Osborne Park is a suburb of Perth, Western Australia in the local government area of the City of Stirling and City of Vincent.

History
Osborne Park was named after William Osborne, a butcher who owned an abattoir and land on Wanneroo Road and who was elected to the Perth Road Board (the City of Stirling's predecessor), in 1875.

Osborne Park was part of an original crown grant of 6,020 acres given to T. R. C. Walters in 1840. After the death of Walters in 1874, William Osborne bought part of his estate, which included the area now known as Osborne Park.

The suburb was originally market gardens, due to rich peaty soil from the swamps between Lake Monger and Herdsman Lake. The area was popular among Chinese, Italian and Yugoslav settlers. The suburb was founded by a private trading concern and had a tram service in the early 1900s through an extension of the Perth tram system from the end of the Leederville line. The suburb is now served by Glendalough train station on the Joondalup line.

Osborne Park became a residential suburb after World War II, but by the 1980s, it was predominantly an industrial area, with only the north-eastern area still residential.

At present
Many warehouses, car yards and small businesses are located in Osborne Park, as well as larger retailers such as Harvey Norman, Officeworks, JB Hi-Fi, The Good Guys, IGA (formerly Supa Valu and Action Supermarkets). Scarborough Beach Road consists of the largest car yard precinct in Australia.

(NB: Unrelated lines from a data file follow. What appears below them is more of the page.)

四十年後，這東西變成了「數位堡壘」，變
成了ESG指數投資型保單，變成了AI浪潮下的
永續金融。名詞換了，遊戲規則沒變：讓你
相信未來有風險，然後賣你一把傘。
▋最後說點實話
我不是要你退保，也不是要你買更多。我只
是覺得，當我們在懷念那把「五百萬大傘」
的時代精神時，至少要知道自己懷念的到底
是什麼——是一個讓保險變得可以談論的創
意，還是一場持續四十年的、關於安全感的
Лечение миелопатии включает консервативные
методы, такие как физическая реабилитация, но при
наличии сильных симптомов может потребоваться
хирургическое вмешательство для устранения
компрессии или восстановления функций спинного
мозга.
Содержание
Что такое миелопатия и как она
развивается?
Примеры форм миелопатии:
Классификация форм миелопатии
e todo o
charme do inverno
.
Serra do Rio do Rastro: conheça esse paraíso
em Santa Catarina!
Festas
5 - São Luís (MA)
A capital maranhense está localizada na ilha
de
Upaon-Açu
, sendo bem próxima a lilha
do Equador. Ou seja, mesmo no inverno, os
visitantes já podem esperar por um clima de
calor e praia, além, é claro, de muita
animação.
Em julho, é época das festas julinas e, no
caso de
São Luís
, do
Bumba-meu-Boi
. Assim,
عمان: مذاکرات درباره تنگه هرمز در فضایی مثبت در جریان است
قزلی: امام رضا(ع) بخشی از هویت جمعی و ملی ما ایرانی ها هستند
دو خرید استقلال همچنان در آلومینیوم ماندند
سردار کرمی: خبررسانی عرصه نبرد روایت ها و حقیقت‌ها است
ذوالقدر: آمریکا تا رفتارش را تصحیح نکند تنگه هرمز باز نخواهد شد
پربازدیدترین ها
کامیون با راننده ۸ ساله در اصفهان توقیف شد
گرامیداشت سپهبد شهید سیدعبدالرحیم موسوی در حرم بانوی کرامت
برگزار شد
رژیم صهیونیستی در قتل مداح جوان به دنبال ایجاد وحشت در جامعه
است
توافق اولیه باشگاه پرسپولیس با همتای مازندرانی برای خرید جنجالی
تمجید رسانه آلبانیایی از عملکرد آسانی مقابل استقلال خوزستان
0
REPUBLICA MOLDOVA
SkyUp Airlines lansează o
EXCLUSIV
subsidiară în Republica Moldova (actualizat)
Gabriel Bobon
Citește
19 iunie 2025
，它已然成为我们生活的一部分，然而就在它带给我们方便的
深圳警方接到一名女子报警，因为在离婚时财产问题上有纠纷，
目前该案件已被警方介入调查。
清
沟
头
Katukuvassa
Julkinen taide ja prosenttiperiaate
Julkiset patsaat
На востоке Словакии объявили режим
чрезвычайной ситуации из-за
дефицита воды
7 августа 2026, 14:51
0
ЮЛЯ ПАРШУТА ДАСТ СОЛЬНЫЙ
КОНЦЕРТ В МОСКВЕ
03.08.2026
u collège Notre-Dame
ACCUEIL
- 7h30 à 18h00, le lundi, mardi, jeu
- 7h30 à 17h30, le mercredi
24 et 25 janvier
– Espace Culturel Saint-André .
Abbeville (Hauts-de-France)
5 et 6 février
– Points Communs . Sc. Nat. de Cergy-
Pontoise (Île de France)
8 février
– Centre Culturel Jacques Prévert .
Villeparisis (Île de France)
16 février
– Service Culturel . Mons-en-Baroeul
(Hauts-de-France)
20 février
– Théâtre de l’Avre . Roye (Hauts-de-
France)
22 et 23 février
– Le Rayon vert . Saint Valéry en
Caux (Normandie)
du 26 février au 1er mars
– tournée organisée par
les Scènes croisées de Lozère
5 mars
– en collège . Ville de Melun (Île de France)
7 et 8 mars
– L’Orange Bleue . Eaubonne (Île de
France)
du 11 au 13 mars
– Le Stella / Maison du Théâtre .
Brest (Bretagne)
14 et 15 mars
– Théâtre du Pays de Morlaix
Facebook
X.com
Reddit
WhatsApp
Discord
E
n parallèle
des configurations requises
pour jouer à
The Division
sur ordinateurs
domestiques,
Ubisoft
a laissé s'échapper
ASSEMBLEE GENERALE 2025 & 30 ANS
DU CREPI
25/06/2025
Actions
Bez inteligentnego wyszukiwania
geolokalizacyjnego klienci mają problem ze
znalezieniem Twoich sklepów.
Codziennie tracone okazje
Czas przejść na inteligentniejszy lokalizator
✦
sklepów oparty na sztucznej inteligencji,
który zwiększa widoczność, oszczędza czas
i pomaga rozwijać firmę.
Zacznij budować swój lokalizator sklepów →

Main Street in Osborne Park is the cafe, shopping and business strip, hosting cafes and restaurants such as Caffe Amaretto, Little Lebanon Restaurant, Siderno Caffe & Ristorante and Posto Matto. The Osborne Park shopping centre consists of major tenant IGA, Australia Post, Montello Gourmet Deli, Sondrea Espresso, Jean_Pierre's Prime Meats Butcher, Osborne Park Newsagency, Thip Mens Hair Design and Shoe Repairs/Cobbler. Next to the Osborne Park Shopping Centre is a family owned Osborne Park Hotel/Pub/Restaurant and Harry Brownes Liquor Store and Drive through Bottle Mart.